1
votes

I read the Using Variables section of the GNU make documentation but couldn't understand how make variables are expanded in make rules when they are defined several times.

See, for example, the following short makefile:

.PHONY: run
run: a b

TARGET := a

$(TARGET):
    echo $(TARGET)
    touch $@

TARGET := b

$(TARGET):
    echo $(TARGET)
    touch $@

which yields the following output when running make:

echo b
b
touch a
echo b
b
touch b

It seems that there is a target for a, and the automatic variable $@ is indeed a. But echoing the TARGET variable, which is the target name as well, prints b... What's going on here? I'd appreciate any help, preferably with linking to the docs, that clarifies this behavior.

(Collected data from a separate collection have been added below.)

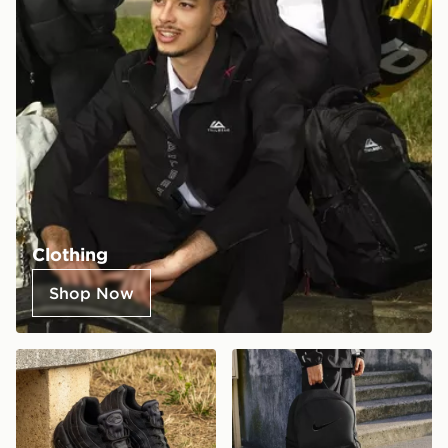
Clothing
Shop Now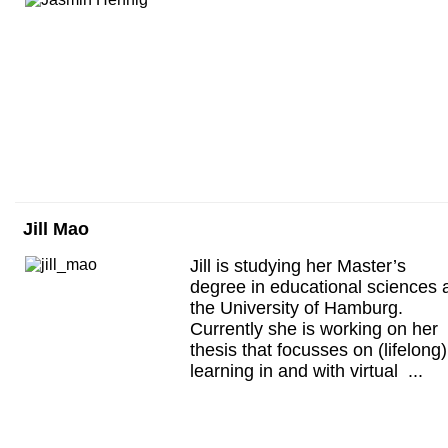
Jill Mao
Jill is studying her Master’s
degree in educational sciences 
the University of Hamburg.
Currently she is working on her
thesis that focusses on (lifelong)
learning in and with virtual ...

Other questions that are probably related:

  1. Is the makefile read only once when make is invoked?
  2. Are the target names expanded when the makefile is read or later?
  3. Are the target rules expanded when the makefile is read or later?

Note: using recursively expanded variable (that is, changing := to =) doesn't change the output in the above example.

1
I don't have a doc reference to back this up, but I think 1) yes, 2) the names are expanded as Make reads the file, so the name of the first rule is a and the name of the second is b, 3) the recipes (the commands within the rules) are expanded only when the rules are executed, by which time TARGET is b.Beta
@Beta that's entirely correct, I guess you should make it an answer.user2371524

1 Answers

4
votes

The information you're looking for is found in the GNU make manual section How make Reads a Makefile.